## EXERCISE REQUIREMENTS
Please reproduce the listing below, substituting "whisper.cpp" for every occurrence of "WhisperKit" and leaving all other text unchanged. Omit the picture from your answer.

## GIVEN ENTRIES
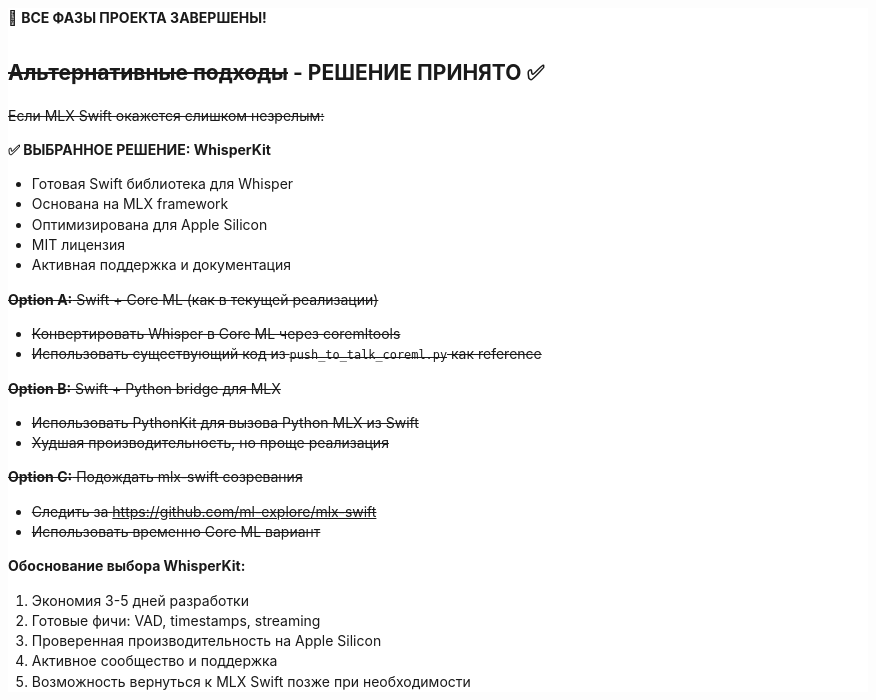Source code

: 🎉 **ВСЕ ФАЗЫ ПРОЕКТА ЗАВЕРШЕНЫ!**

## ~~Альтернативные подходы~~ - РЕШЕНИЕ ПРИНЯТО ✅

~~Если MLX Swift окажется слишком незрелым:~~

**✅ ВЫБРАННОЕ РЕШЕНИЕ: WhisperKit**
- Готовая Swift библиотека для Whisper
- Основана на MLX framework
- Оптимизирована для Apple Silicon
- MIT лицензия
- Активная поддержка и документация

~~**Option A:** Swift + Core ML (как в текущей реализации)~~
- ~~Конвертировать Whisper в Core ML через coremltools~~
- ~~Использовать существующий код из `push_to_talk_coreml.py` как reference~~

~~**Option B:** Swift + Python bridge для MLX~~
- ~~Использовать PythonKit для вызова Python MLX из Swift~~
- ~~Худшая производительность, но проще реализация~~

~~**Option C:** Подождать mlx-swift созревания~~
- ~~Следить за https://github.com/ml-explore/mlx-swift~~
- ~~Использовать временно Core ML вариант~~

**Обоснование выбора WhisperKit:**
1. Экономия 3-5 дней разработки
2. Готовые фичи: VAD, timestamps, streaming
3. Проверенная производительность на Apple Silicon
4. Активное сообщество и поддержка
5. Возможность вернуться к MLX Swift позже при необходимости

## ANSWER TO THIS EXERCISE
Source code

: 🎉 **ВСЕ ФАЗЫ ПРОЕКТА ЗАВЕРШЕНЫ!**

## ~~Альтернативные подходы~~ - РЕШЕНИЕ ПРИНЯТО ✅

~~Если MLX Swift окажется слишком незрелым:~~

**✅ ВЫБРАННОЕ РЕШЕНИЕ: whisper.cpp**
- Готовая Swift библиотека для Whisper
- Основана на MLX framework
- Оптимизирована для Apple Silicon
- MIT лицензия
- Активная поддержка и документация

~~**Option A:** Swift + Core ML (как в текущей реализации)~~
- ~~Конвертировать Whisper в Core ML через coremltools~~
- ~~Использовать существующий код из `push_to_talk_coreml.py` как reference~~

~~**Option B:** Swift + Python bridge для MLX~~
- ~~Использовать PythonKit для вызова Python MLX из Swift~~
- ~~Худшая производительность, но проще реализация~~

~~**Option C:** Подождать mlx-swift созревания~~
- ~~Следить за https://github.com/ml-explore/mlx-swift~~
- ~~Использовать временно Core ML вариант~~

**Обоснование выбора whisper.cpp:**
1. Экономия 3-5 дней разработки
2. Готовые фичи: VAD, timestamps, streaming
3. Проверенная производительность на Apple Silicon
4. Активное сообщество и поддержка
5. Возможность вернуться к MLX Swift позже при необходимости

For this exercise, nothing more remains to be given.